Excerpted text -
....
1. The Core Driver of the Market Crash: Geopolitics
This week’s Bitcoin surge and plunge were almost entirely driven by the situation in the Strait of Hormuz. On April 18th, Iran announced the blockade of the Strait of Hormuz, citing the U.S. and Israel’s failure to fulfill ceasefire commitments; the next day, Israel Defense Forces struck armed groups in southern Lebanon, sharply increasing the risk of conflict escalation. Risk aversion quickly spread, and cryptocurrencies, as high-volatility, high-leverage assets, were among the first to be sold off. Interestingly, news revealed that Iran had begun using Bitcoin for oil transportation payments, but stablecoins remained the primary vehicle for actual fund transfers.
....
Entries provided -
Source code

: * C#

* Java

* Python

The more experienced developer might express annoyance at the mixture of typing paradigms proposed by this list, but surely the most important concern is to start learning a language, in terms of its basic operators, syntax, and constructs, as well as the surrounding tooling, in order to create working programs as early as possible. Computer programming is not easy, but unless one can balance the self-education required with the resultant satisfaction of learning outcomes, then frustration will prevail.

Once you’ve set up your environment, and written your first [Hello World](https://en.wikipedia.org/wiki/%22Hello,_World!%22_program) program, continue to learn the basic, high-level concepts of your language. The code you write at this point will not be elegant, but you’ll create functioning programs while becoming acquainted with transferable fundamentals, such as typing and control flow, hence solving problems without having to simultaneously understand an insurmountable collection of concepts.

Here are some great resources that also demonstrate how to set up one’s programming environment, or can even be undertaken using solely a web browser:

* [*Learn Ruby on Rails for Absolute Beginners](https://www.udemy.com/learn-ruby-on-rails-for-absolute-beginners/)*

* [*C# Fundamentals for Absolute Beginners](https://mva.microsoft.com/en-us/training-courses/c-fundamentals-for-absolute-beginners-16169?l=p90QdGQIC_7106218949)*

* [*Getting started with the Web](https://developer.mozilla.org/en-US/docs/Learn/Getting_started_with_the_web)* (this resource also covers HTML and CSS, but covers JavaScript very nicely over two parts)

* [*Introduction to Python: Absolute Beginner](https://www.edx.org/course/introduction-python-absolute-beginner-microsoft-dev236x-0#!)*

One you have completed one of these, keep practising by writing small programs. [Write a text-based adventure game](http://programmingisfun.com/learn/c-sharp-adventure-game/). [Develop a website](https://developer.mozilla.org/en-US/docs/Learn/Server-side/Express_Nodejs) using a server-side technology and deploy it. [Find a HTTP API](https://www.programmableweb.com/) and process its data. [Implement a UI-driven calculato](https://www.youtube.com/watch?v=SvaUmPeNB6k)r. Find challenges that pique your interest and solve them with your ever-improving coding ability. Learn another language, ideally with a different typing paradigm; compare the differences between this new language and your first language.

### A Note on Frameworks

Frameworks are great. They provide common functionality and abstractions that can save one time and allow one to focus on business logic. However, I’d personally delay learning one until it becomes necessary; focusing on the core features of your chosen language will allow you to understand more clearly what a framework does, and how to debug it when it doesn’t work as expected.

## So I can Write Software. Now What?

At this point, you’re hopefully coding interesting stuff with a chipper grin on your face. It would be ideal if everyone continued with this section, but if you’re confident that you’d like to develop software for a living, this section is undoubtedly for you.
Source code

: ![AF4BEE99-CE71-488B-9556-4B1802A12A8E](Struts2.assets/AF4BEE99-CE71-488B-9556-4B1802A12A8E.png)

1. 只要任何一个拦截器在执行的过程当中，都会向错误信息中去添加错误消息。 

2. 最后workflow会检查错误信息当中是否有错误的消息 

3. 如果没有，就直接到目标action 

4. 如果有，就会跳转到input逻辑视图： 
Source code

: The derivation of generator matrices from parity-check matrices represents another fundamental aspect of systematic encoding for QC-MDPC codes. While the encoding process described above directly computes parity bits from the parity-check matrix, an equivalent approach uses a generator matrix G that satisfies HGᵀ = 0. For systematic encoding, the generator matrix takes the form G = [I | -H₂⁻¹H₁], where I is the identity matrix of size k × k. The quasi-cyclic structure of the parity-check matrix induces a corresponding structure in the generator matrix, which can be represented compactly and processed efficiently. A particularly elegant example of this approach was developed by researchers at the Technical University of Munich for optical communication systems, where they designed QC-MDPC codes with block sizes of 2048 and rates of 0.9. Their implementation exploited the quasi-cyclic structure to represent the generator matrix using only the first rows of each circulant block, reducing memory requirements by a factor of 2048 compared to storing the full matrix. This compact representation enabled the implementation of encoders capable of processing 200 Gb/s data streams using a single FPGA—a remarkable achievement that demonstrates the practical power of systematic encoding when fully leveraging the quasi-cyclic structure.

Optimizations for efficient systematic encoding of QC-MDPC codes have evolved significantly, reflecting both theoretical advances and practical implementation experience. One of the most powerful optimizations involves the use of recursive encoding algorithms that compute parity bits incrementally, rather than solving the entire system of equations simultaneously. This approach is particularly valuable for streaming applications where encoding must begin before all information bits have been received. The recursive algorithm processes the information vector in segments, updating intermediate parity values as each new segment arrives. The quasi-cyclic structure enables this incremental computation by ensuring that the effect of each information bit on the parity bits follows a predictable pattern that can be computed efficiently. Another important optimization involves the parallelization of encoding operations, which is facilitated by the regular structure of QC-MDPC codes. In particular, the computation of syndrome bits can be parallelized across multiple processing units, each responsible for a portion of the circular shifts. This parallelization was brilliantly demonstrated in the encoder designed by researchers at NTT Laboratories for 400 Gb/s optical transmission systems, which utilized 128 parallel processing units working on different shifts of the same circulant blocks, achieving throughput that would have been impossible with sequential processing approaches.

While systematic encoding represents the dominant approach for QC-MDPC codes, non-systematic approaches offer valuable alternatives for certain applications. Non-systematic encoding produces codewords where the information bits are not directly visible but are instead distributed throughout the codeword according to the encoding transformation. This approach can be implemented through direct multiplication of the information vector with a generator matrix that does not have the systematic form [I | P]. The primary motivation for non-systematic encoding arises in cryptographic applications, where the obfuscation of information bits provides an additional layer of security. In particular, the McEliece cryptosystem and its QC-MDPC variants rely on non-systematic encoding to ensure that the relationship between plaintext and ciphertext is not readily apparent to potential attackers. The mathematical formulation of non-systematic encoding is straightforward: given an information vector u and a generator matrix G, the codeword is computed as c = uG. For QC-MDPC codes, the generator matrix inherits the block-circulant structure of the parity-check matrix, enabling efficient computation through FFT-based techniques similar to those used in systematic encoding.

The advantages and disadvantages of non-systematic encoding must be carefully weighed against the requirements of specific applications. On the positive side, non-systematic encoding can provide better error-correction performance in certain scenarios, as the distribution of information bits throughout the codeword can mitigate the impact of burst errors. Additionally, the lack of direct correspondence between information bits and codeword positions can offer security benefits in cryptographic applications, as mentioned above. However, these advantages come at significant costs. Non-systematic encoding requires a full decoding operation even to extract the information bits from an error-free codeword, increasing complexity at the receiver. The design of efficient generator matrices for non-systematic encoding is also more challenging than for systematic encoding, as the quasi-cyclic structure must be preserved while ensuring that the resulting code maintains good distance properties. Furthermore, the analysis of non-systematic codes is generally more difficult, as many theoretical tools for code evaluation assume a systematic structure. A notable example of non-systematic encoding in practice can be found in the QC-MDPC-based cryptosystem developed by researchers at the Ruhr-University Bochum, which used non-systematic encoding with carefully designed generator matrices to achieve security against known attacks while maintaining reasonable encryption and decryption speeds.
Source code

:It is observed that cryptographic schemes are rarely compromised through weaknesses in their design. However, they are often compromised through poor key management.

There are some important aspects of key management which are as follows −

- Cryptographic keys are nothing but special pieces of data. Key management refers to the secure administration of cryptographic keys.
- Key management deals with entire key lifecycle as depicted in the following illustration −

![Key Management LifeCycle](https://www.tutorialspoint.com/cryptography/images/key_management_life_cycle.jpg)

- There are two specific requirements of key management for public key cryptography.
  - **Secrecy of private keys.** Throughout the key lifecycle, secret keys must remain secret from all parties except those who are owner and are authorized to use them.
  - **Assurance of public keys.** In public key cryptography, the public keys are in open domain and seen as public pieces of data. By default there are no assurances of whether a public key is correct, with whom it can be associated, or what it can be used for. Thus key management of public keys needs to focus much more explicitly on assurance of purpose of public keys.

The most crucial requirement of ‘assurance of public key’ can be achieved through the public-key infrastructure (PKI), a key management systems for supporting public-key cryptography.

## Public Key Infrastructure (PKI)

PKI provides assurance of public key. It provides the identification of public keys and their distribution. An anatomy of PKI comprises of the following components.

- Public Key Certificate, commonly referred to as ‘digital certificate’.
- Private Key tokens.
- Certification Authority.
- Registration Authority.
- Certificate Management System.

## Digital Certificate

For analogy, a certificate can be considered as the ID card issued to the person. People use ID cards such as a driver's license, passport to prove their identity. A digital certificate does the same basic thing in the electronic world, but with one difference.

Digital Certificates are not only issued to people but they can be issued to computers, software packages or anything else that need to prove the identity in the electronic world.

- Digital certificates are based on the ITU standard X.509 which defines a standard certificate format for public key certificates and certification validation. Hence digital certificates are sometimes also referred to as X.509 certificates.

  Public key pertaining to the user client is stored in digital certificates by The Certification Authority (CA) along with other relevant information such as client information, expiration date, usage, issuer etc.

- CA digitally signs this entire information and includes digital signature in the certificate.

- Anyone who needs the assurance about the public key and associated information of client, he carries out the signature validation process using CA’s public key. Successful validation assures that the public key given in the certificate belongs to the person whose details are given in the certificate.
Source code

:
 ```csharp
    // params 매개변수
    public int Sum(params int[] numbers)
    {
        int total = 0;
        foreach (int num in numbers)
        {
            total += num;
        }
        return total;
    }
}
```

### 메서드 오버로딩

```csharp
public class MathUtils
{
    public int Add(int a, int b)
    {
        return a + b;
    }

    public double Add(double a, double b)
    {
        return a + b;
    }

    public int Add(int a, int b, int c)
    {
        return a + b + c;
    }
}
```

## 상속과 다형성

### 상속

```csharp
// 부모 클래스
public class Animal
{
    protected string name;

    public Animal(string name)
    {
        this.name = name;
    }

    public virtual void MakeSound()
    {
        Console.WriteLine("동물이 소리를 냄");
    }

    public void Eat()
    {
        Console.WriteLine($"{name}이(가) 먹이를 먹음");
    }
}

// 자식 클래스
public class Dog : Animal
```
....
What to work on -
A. Answer these questions about the excerpt on the market crash, one line each:
(i) What did Iran announce on April 18th?
(ii) Whom did the Israel Defense Forces strike the next day, and where?
(iii) What remained the primary vehicle for actual fund transfers?
B. Summarize the excerpt on the market crash in two sentences.
C. Continue the excerpt on the market crash from its last sentence.

Response list -
A.
(i) Iran announced the blockade of the Strait of Hormuz.
(ii) They struck armed groups in southern Lebanon.
(iii) Stablecoins remained the primary vehicle.

B. This week's Bitcoin surge and plunge were almost entirely driven by the situation in the Strait of Hormuz, where Iran announced a blockade on April 18th, and Israel's strike in southern Lebanon the next day sharply raised the risk of escalation. As risk aversion spread, cryptocurrencies were among the first assets sold off, and although Iran had reportedly begun using Bitcoin for oil transportation payments, stablecoins remained the main vehicle for actual fund transfers.

C.
2. Institutions and Policies: Underlying Long-term Support
Despite short-term pressure, institutional buy-in remains solid in the medium to long term. Last week, spot Bitcoin ETF inflows around easing geopolitical tensions totaled approximately $996 million, marking the strongest weekly inflow in three months, with total assets surpassing $101 billion. The world’s largest asset manager, BlackRock’s iShares Bitcoin Trust (IBIT), continued to increase holdings, with a single-day purchase of $81 million worth of Bitcoin (about 1,009 BTC) on April 17. MicroStrategy’s latest holdings reached about 780k BTC, and Coinbase analysis indicates that its ongoing purchases have a tightening effect on circulating supply far exceeding market expectations. On the policy front, the White House confirmed plans to announce a strategic Bitcoin reserve within the next two months, utilizing government-seized BTC to establish reserves, which could significantly enhance Bitcoin’s legitimacy and international influence. Additionally, Goldman Sachs filed for a Bitcoin premium income ETF on April 14, aiming to provide investors with monthly returns through options strategies.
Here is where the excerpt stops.